M. Reinfeldt a participé à un dîner informel avec Mme Merkel et les premiers ministres autrichien et portugais à Berlin le 19 janvier, lors duquel la question de la TTF a été abordée. Reste néanmoins à savoir si cette conversation l'a fait changer d'avis.
Michel Barnier demande à la City de jouer le jeu
Londres n'est pas contre l'introduction de cette taxe par le biais de la coopération renforcée, dans la mesure où en ne taxant pas ses transactions, elle pense pouvoir jouir d'un avantage concurrentiel par rapport aux États européens qui souhaitent appliquer cette taxe.
Michel Barnier, le commissaire européen au marché intérieur, a encouragé hier M. Cameron et la City de Londres à « jouer le jeu européen » et à abandonner l'idée d'une dérogation qui porterait atteinte à l'économie et mettrait en péril le libre-échange.
« Prenez en compte la réaction de l'opinion publique qui reflète le besoin de protéger le marché unique », a demandé le commissaire français lors d'un discours dans le quartier des affaires de la capitale anglaise.
« Nous devons absolument envoyer un message par le biais de cette proposition modeste pour une taxe sur les transactions financières », a-t-il ajouté.
Une guerre des mots fait rage entre la Grande-Bretagne et la Commission à propos de cette taxe, suite à une interview réalisée par le commissaire à la fiscalité, Algirdas Šemeta.

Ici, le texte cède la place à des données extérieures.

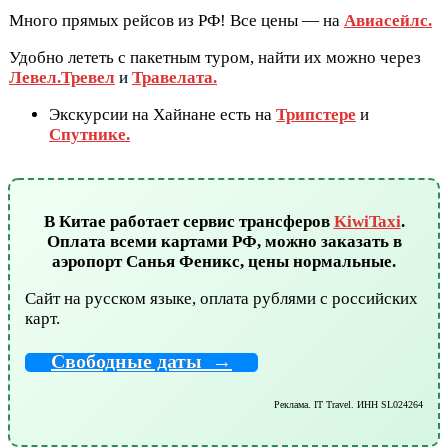
Много прямых рейсов из РФ! Все цены — на
Авиасейлс.
Удобно лететь с пакетным туром, найти их можно через
Левел.Тревел
и
Травелата.
Экскурсии на Хайнане есть на
Трипстере
и
Спутнике.
В Китае работает сервис трансферов
KiwiTaxi
.
Оплата всеми
картами РФ, можно заказать в
аэропорт Санья Феникс, цены нормальные.
Сайт на русском языке, оплата рублями с российских
карт.
Свободные даты →
Реклама. IT Travel. ИНН SL024264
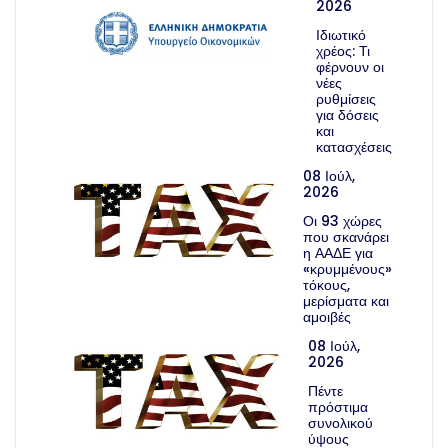
2026
Ιδιωτικό
χρέος: Τι
φέρνουν οι
νέες
ρυθμίσεις
για δόσεις
και
κατασχέσεις
08 Ιούλ,
2026
Οι 93 χώρες
που σκανάρει
η ΑΑΔΕ για
«κρυμμένους»
τόκους,
μερίσματα και
αμοιβές
08 Ιούλ,
2026
Πέντε
πρόστιμα
συνολικού
ύψους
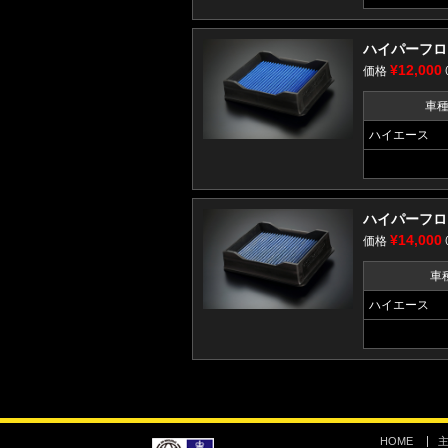
ハイパーフロー
¥12,000
価格
車
ハイエース
ハイパーフロー
¥14,000
価格
車
ハイエース
HOME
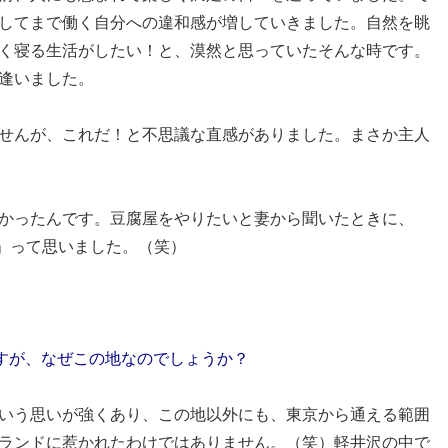
してまで働く自分への違和感が増していきました。自然を眺
く寝る生活がしたい！と、漠然と思っていたそんな時です。
逢いました。
せんが、これだ！と不思議な直感がありました。まさか主人
かったんです。豆腐屋をやりたいと妻から聞いたときに、
」って思いました。（笑）
すが、なぜこの地なのでしょうか？
いう思いが強くあり、この地以外にも、東京から通える範囲
ランドに惹かれたわけではありません。（笑）軽井沢の中で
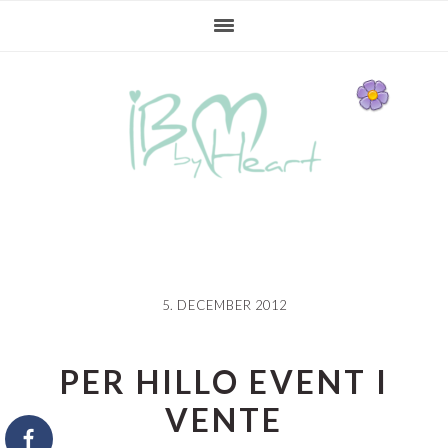
Gå
Skip
Gå
direkte
til
direkte
til
indhold
til
primær
primær
navigation
sidebar
5. DECEMBER 2012
PER HILLO EVENT I
VENTE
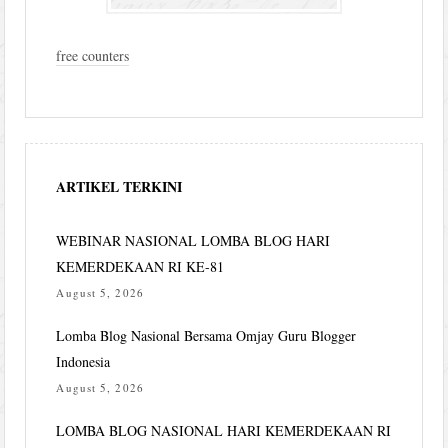
free counters
ARTIKEL TERKINI
WEBINAR NASIONAL LOMBA BLOG HARI
KEMERDEKAAN RI KE-81
August 5, 2026
Lomba Blog Nasional Bersama Omjay Guru Blogger
Indonesia
August 5, 2026
LOMBA BLOG NASIONAL HARI KEMERDEKAAN RI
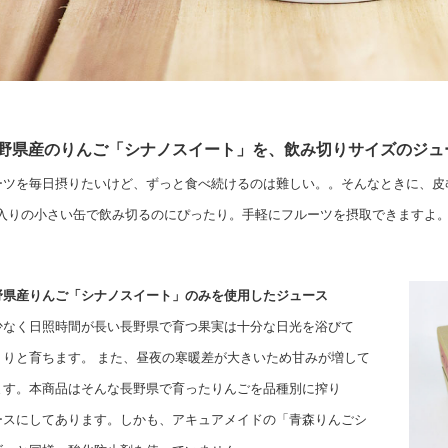
野県産のりんご「シナノスイート」を、飲み切りサイズのジュ
ーツを毎日摂りたいけど、ずっと食べ続けるのは難しい。。そんなときに、皮
0g入りの小さい缶で飲み切るのにぴったり。手軽にフルーツを摂取できますよ
野県産りんご「シナノスイート」のみを使用したジュース
少なく日照時間が長い長野県で育つ果実は十分な日光を浴びて
くりと育ちます。 また、昼夜の寒暖差が大きいため甘みが増して
ます。本商品はそんな長野県で育ったりんごを品種別に搾り
ースにしてあります。しかも、アキュアメイドの「青森りんごシ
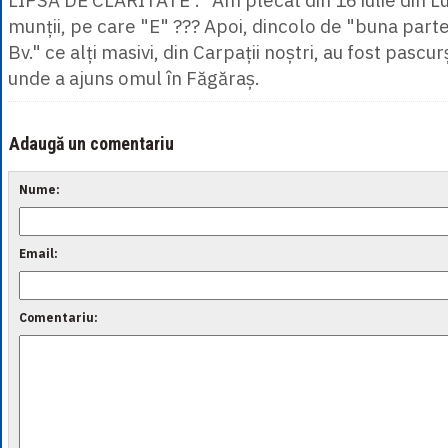
munții, pe care "E" ??? Apoi, dincolo de "buna parte
Bv." ce alți masivi, din Carpații noștri, au fost pascu
unde a ajuns omul în Făgăraș.
Adaugă un comentariu
Nume:
Email:
Comentariu:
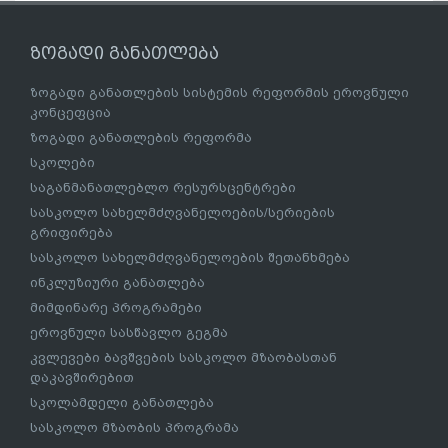
ზოგადი განათლება
ზოგადი განათლების სისტემის რეფორმის ეროვნული
კონცეფცია
ზოგადი განათლების რეფორმა
სკოლები
საგანმანათლებლო რესურსცენტრები
სასკოლო სახელმძღვანელოების/სერიების
გრიფირება
სასკოლო სახელმძღვანელოების შეთანხმება
ინკლუზიური განათლება
მიმდინარე პროგრამები
ეროვნული სასწავლო გეგმა
კვლევები ბავშვების სასკოლო მზაობასთან
დაკავშირებით
სკოლამდელი განათლება
სასკოლო მზაობის პროგრამა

Ce dernier a prévenu le weekend dernier que la City de Londres ne pourrait éviter de payer la TTF, même si les Britanniques ne souhaitaient pas y participer.
Le Royaume-Uni soumis à la TTF malgré lui ?
« Le Royaume-Uni aurait beaucoup à perdre si d'autres États décidaient d'appliquer cette taxe sur les transactions financières », a affirmé M. Šemeta, ajoutant que la structure de la TTF impliquerait que les institutions de la City soient redevables, mais que le pays ne recevrait aucun bénéfice.
Cette déclaration a été rejetée par la Grande-Bretagne convaincue que, conformément aux traités de l'UE, l'Union ne peut pas imposer une taxe en dehors de sa juridiction.
Lors de leur réunion d'aujourd'hui, les ministres des finances devraient cependant donner leur feu vert à la proposition de la Commission pour une réglementation sur les dérivés de gré à gré (EMIR).
Le ministre français des finances, François Baroin, a rencontré hier à Paris son homologue allemand, M. Schäuble, dans le cadre d'une réunion ordinaire. Ils se sont notamment penchés sur la proposition d'harmoniser la fiscalité des États.
La réunion des ministres européens des finances a lieu dans un contexte de relations conflictuelles entre la France et la Grande-Bretagne, une tension exacerbée depuis la divulgation d'une lettre, publiée hier par le Financial Times, indiquant que l'Allemagne et la France souhaitaient que les règles sur le capital des banques actuellement en débat soient assouplies.
Le Royaume-Uni s'oppose à l'assouplissement des Accords de Bâle III et déplore le comportement imprudent de la France et de l'Allemagne. Les Britanniques sont au contraire favorables à l'introduction de règles plus strictes.
Les Français méprisent cette invitation à renforcer leurs propres règles. « Selon quels critères ? », a lancé un diplomate européen.